Good news! Americans are taking out loans at the fastest pace in years. The bad news? Americans are taking out loans at the fastest pace in years.
Total consumer borrowing reached a record high in September of $3.5 trillion, recording the biggest one-month jump since the U.S. entered the Second World War, according to data released last week by the Federal Reserve.
At the same time, businesses in recent years have capitalized on low interest rates to issue what Goldman Sachs (GS) analysts say are "record" levels of debt. Most of that money is going to fund repurchases of their own stock, dividend payments, and mergers and acquisitions.
"This has driven the total amount of debt on balance sheets to more than double pre-crisis levels," they wrote in a research note.
What are most people using the money for?

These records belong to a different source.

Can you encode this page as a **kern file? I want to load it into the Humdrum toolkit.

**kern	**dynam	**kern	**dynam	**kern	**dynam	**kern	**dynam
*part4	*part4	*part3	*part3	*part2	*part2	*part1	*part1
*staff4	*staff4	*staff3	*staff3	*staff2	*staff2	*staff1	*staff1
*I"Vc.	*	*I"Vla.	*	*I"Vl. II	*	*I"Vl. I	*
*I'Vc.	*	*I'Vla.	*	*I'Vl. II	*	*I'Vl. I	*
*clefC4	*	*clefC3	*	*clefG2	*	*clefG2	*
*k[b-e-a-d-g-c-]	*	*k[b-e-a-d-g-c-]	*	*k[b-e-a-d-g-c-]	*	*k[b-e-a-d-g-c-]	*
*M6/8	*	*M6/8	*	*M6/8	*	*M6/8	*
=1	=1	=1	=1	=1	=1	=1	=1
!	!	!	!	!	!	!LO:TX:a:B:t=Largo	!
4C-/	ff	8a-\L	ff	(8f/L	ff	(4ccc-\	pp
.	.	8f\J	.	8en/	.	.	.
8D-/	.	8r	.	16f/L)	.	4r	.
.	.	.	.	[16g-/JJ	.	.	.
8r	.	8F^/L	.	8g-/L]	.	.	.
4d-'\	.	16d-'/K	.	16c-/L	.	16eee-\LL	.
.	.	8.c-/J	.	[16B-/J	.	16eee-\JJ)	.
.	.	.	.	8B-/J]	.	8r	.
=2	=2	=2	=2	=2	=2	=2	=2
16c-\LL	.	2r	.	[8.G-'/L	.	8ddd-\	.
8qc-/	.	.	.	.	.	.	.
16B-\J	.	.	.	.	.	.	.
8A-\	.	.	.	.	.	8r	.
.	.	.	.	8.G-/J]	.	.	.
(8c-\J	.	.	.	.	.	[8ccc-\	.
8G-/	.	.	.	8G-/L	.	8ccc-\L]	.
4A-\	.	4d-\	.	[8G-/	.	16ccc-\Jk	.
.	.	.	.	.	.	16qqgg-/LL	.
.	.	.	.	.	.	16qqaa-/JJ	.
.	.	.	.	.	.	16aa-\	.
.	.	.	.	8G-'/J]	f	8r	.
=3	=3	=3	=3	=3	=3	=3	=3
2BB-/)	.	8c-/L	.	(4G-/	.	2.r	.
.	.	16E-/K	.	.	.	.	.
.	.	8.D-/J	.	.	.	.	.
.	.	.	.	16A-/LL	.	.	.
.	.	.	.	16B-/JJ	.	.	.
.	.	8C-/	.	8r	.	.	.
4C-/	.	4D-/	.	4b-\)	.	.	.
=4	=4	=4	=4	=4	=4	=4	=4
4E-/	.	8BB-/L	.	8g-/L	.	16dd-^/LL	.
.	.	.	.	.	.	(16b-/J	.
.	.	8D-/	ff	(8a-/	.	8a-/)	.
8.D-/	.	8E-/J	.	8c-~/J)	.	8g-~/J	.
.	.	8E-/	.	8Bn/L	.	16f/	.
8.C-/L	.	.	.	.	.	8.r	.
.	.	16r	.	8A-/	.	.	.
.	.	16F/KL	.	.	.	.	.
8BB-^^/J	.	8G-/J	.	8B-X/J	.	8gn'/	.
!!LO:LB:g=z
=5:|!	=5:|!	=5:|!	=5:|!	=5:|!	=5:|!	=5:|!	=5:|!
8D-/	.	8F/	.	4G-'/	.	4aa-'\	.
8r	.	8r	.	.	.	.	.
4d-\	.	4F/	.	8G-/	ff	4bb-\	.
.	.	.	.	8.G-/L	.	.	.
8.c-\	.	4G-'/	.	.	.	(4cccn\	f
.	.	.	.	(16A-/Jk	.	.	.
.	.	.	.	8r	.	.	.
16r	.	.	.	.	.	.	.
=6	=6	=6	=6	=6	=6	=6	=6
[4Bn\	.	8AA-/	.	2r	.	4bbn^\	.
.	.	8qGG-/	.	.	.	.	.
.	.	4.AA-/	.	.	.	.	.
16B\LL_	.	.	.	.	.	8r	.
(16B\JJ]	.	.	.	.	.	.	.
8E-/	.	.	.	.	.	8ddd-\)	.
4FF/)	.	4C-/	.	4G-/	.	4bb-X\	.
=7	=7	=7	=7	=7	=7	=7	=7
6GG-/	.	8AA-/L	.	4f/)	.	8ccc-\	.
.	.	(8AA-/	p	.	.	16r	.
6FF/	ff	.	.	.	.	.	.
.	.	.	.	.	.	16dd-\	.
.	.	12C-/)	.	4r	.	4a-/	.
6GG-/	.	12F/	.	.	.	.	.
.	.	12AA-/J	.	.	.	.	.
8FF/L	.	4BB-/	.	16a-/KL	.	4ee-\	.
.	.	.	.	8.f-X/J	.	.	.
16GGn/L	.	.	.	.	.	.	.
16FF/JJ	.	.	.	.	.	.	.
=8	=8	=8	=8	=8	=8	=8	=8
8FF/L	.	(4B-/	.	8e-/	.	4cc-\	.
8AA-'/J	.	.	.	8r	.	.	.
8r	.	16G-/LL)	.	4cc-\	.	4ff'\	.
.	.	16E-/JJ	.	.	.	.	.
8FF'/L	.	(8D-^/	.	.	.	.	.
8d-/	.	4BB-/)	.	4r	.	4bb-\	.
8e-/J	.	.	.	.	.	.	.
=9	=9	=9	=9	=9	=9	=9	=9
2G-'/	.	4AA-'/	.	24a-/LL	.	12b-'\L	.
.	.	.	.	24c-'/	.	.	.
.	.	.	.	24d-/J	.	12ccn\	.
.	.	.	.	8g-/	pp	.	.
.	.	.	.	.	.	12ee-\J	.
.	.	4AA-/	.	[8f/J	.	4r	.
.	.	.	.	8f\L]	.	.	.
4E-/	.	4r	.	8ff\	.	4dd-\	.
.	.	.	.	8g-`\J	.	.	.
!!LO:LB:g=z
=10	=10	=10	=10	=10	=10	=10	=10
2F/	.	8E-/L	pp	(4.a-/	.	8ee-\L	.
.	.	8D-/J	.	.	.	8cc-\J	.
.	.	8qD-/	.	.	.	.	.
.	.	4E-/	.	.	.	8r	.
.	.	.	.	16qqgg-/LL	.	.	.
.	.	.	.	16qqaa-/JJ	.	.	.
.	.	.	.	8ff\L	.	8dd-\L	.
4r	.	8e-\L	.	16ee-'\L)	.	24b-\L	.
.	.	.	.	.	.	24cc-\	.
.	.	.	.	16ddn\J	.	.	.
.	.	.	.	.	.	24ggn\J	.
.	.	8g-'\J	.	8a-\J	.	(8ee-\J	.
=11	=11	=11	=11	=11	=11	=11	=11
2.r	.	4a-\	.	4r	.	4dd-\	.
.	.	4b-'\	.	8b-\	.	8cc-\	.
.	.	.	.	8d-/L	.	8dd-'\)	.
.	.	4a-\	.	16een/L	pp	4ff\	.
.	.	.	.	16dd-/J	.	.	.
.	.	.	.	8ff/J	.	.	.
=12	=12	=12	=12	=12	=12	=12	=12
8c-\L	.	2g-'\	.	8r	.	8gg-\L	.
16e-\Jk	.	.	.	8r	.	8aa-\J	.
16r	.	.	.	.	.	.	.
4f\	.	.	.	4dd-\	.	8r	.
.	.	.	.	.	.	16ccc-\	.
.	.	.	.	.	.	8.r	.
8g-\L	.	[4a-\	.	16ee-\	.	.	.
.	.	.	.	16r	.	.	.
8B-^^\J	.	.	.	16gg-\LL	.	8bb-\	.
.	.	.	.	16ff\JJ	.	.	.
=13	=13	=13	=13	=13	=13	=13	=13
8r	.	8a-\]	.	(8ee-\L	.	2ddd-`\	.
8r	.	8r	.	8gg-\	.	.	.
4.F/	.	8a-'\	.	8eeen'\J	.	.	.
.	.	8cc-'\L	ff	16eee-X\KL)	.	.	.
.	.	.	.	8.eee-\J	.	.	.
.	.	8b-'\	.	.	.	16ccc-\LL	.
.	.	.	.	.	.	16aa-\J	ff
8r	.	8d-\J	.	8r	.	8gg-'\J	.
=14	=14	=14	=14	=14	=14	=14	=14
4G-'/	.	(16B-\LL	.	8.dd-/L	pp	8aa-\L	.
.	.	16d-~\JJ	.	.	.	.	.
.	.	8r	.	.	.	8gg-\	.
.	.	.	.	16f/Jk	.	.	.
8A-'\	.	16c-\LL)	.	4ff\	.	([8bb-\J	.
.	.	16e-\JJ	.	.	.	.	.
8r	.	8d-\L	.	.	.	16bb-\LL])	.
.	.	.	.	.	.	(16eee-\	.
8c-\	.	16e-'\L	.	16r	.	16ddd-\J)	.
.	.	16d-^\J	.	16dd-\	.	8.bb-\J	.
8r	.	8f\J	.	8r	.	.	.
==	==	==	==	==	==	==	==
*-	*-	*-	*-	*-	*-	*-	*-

Largely to cover car payments and school costs -- September represented the largest increase in auto and student loans since mid-2011. Credit card debt is also climbing, while mortgage lending is rising slowly.
Consumers taking on more debt typically signals growing confidence in the economy. Of late, that's for good reason. Job growth hit the gas in October, while employees wages -- the recovery's missing piece -- rose to a post-recession annualized high of 2.5 percent. In turn, growing optimism should propel consumer spending, corporate profits and hiring, which tends to further push up worker pay.
At least that's the way it's supposed to work. Goldman notes that companies' cash flows haven't kept pace with their borrowing, resulting in the highest corporate leverage metrics in 10 years. And while borrowing to buy back stock may benefit some investors, it may not do much to help companies grow over the longer term.
The question is whether the party will end once the Federal Reserve hikes interest rates, as many forecasters expect it to in December, and if slowing global growth will dent the U.S. economy.